In the model are reported data of protein–protein interactions for WTAP and BIRC3, and their relationship with PON2 as deduced from this paper and literature. Whereas BIRC3 can interact with WTAP via TAB1, modulation by ubiquitination it is also possible. WTAP binds a conserved sequence of some mRNAs of the cluster controlling its own splicing (in the nucleus) and stability (in the cytosol)⁶⁶ and those of PON2 and BIRC3 (their mRNA are kept low). BIRC3 in turn controls PON2 splicing (based on our data), likely acting on WTAP, and on translation by acting on SREBP2 (based on chipseq data)⁷⁸. It is worthwhile to notice that BIRC3 inhibits CASP3 activity by mono-Ub^66,76,77 and that PON2 and BIRC3 both increase following WTAP silencing (this work).
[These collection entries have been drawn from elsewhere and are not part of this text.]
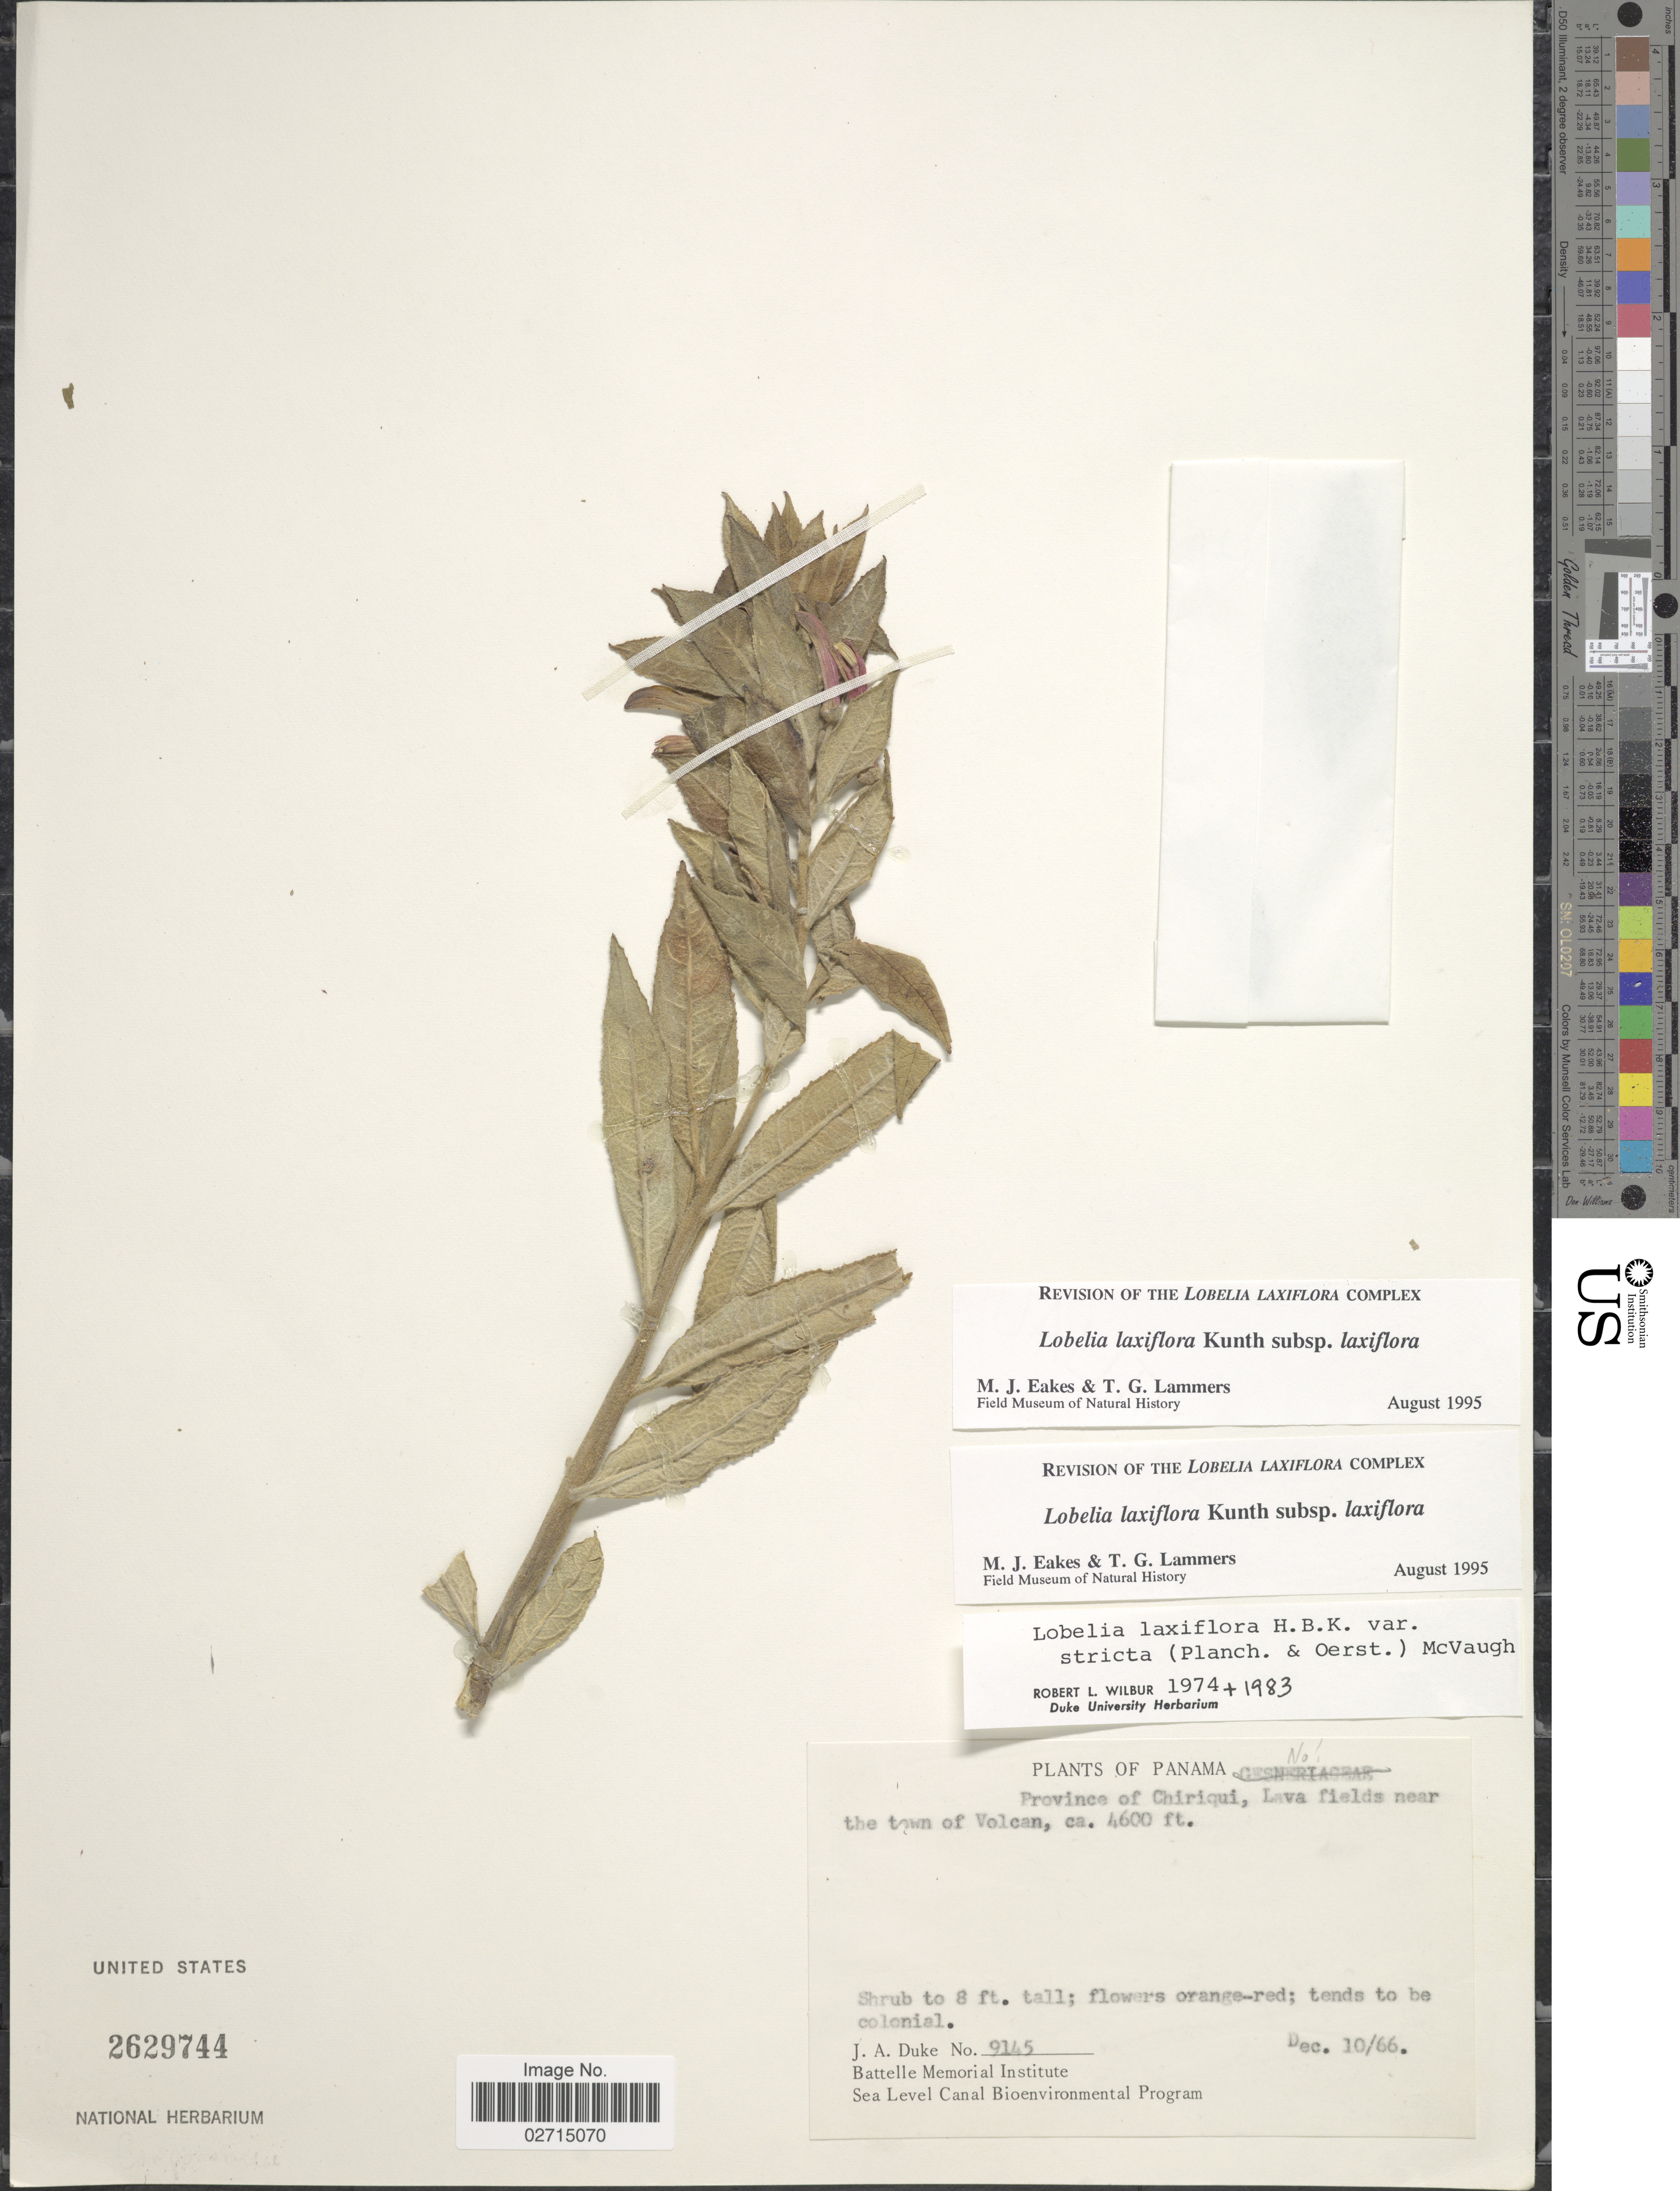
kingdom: Plantae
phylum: Tracheophyta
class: Magnoliopsida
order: Asterales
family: Campanulaceae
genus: Lobelia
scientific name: Lobelia laxiflora subsp. laxiflora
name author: Kunth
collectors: J. A. Duke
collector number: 9145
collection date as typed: Transcribed d/m/y: 10/12/66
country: Panama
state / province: Chiriqui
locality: Lava fields near the town of Volcan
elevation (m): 1402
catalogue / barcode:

CASP3 hyper-activates SREBP2, which in turn activates the expression of PON2 (and maybe of BIRC3 based again on chipseq data)⁷⁸. Therefore, the increase of BIRC3 has a negative feedback effect on itself and on PON2 expression, splicing, and activity. 3OC12HSL stimulates PON2 ubiquitination but BIRC3, however, does not ubiquitinate PON2 in our system.